┌─ Text segment
Epstein often played the role of middleman, handing off messages between the banker and the former prime minister. In one note, Epstein passed along a tantalizing offer from de Rothschild to Barak: “if Ehud wants to make serious money, he will have to build a relationship with me. take time so that we can truly understand one another.” Barak asked for advice, deferring to Epstein’s supposed expertise on women—“I’m ready,” he wrote, “But I need your advise re HOW? (ladies is your forté).”
Neither Barak nor de Rothschild responded to requests for comment from Drop Site News. The Handala hacking team is suspected of having links to Iran, but Drop Site has been able to verify the authenticity of a number of private details in the Barak email database. Many of Epstein’s emails have also been verified via the House disclosures.
It’s not clear whether the Rothschild bank ultimately participated directly in Epstein and Barak’s cyberweapons efforts—but in October 2015, de Rothschild negotiated a $25 million contract with Epstein’s Southern Trust Company, the same entity Epstein used to fund Barak’s intelligence-linked security startup Reporty Homeland Security (now known as Carbyne) earlier that year. According to a proposal reviewed by the Wall Street Journal, the multi-million dollar contract was for “risk analysis and the application and use of certain algorithms.”
└─
┌─ Rows
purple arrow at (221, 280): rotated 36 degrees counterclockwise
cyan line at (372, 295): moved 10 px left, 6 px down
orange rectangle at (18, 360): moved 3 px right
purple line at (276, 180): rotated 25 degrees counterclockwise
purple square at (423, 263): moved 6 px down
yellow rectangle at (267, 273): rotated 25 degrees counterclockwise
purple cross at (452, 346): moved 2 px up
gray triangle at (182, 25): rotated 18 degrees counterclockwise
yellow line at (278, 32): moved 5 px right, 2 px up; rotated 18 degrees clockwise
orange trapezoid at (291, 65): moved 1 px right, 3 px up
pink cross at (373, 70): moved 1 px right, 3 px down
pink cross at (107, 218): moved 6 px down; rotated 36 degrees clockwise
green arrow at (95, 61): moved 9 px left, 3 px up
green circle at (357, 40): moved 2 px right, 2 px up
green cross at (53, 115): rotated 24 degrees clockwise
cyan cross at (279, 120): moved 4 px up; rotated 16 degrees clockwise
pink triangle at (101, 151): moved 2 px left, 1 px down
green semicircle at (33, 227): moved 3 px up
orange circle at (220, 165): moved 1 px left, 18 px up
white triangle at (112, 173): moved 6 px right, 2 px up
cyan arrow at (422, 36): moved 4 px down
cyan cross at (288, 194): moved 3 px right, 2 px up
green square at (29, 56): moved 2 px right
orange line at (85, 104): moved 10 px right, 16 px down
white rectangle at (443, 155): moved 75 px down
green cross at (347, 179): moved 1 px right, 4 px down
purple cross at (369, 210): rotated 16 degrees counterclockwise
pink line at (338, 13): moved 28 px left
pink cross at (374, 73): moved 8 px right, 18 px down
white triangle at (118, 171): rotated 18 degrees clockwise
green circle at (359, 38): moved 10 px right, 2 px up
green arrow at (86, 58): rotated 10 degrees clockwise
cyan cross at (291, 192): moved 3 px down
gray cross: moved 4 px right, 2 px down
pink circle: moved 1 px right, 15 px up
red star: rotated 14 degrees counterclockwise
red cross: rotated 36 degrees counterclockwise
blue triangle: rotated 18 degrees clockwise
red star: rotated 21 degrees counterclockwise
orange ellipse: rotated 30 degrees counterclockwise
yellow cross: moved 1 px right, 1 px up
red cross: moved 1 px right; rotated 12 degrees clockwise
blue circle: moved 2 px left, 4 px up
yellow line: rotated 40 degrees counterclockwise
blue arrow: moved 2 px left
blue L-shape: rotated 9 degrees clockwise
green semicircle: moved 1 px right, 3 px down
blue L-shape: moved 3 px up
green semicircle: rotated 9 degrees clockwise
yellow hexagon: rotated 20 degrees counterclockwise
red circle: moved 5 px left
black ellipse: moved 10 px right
└─
#### Objective A:
Using the excerpt about Epstein and Barak, decide whether each statement agrees with it: (i) de Rothschild negotiated a $25 million contract with Epstein's Southern Trust Company; (ii) Barak responded to a request for comment from Drop Site News; (iii) Reporty Homeland Security now goes by the name Carbyne. Give yes or no for each, with the deciding words from the excerpt.
#### Objective B:
Name every person mentioned in the excerpt about Epstein and Barak.

#### Final answer A:
(i) Yes: "in October 2015, de Rothschild negotiated a $25 million contract with Epstein’s Southern Trust Company"
(ii) No: "Neither Barak nor de Rothschild responded to requests for comment from Drop Site News."
(iii) Yes: "Reporty Homeland Security (now known as Carbyne)"

#### Final answer B:
Epstein; de Rothschild; Barak (Ehud)